# Haunted House Flicker Strobe DIY



## Jacksonville Haunter (Apr 21, 2011)

*:jol:BradsBooBarn shows you how to make Haunted house flicker and strobe. We will use a strobe bulb florecent starter a winker plug and a blinker disk button and see what works beat.*
*



*
*This is Brads Boo Barn's video not mine. Lots of helpfull info.*


----------



## CoolDJTV (Jun 28, 2011)

I wonder in a combo of the winker and flasher wood work good?


----------



## CenCalHaunt (May 12, 2012)

I use FS2's all the time, they work great for me. If I'm not mistaken they only work well with lower wattage bulbs. The higher the bulb wattage the less flicker effect you get.


----------



## Tanniynim (Nov 20, 2011)

I am going to have to play with these soon! Any price notes on the winker and flasher?


----------



## Lord Homicide (May 11, 2012)

the guy states you can get the flasher button at hardware stores... in this country? what store can i walk into and buy this stuff?


----------



## Jacksonville Haunter (Apr 21, 2011)

*I did see these at Amazon.*


----------



## Dave Leppo (May 16, 2012)

I picked up both at my local Ace hardware in PA two weeks ago - had to really search out the flasher button - ~$2.00 for starter, ~$4.00 for flasher iirc


----------



## provprops (Jun 18, 2014)

The florescent starter is a great effect, but only up to 75 watts. Any more than that, the light won't flicker. I still want to test a few things (like 2 starters in the line) to see if you can get a higher wattage pull that way. I love the effect, but I would like it to be a brighter flicker.


----------



## smootah (Mar 23, 2014)

The winkers are a little more hard to find these days. I didn't have any luck at my Local Ace Hardware nor the Home Depot. They even looked up their online store with no luck. You can find some ever now and then on ebay or amazon. I feel like the fluorescent starters are the most affordable and give a great effect.


----------



## Fright Boy (Oct 1, 2014)

CoolDJTV said:


> I wonder in a combo of the winker and flasher wood work good?

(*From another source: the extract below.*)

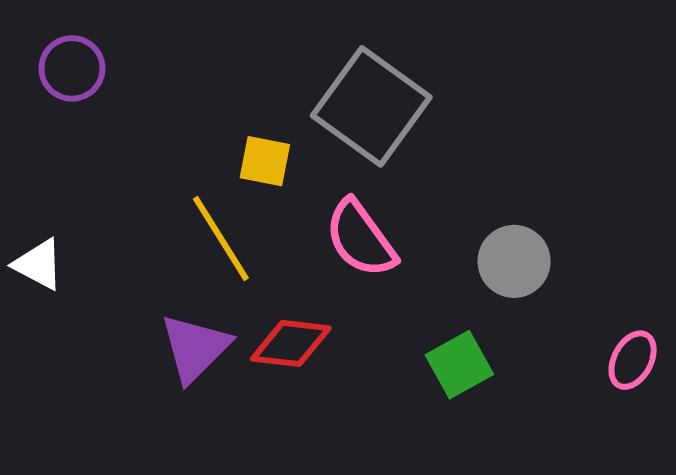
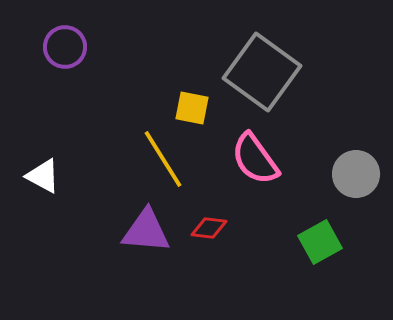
red diamond: (291, 343) -> (209, 228), size x0.7
purple triangle: (195, 348) -> (146, 231), turned 50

*I was curious of that exact same thing. 
I tried the FS2 with a 6ow bulb and it either came on of not at all. To avoid the exposed wiring, I had planned on putting it in a junction box with a solid facing. Since it didn't work, I just wasted my money.

Also, has anyone tried this with the new CFL bulbs now that the incandescent bulbs will no longer be made?*


----------



## bjpc2716 (Apr 20, 2014)

good one I remmenber when I was 8 my dad show thet to me


----------



## sanityassassin (Mar 15, 2008)

Fright Boy said:


> *
> Also, has anyone tried this with the new CFL bulbs now that the incandescent bulbs will no longer be made?*


The fluorescent starter will not work for CFL bulbs, just incandescent and possibly LED bulbs


----------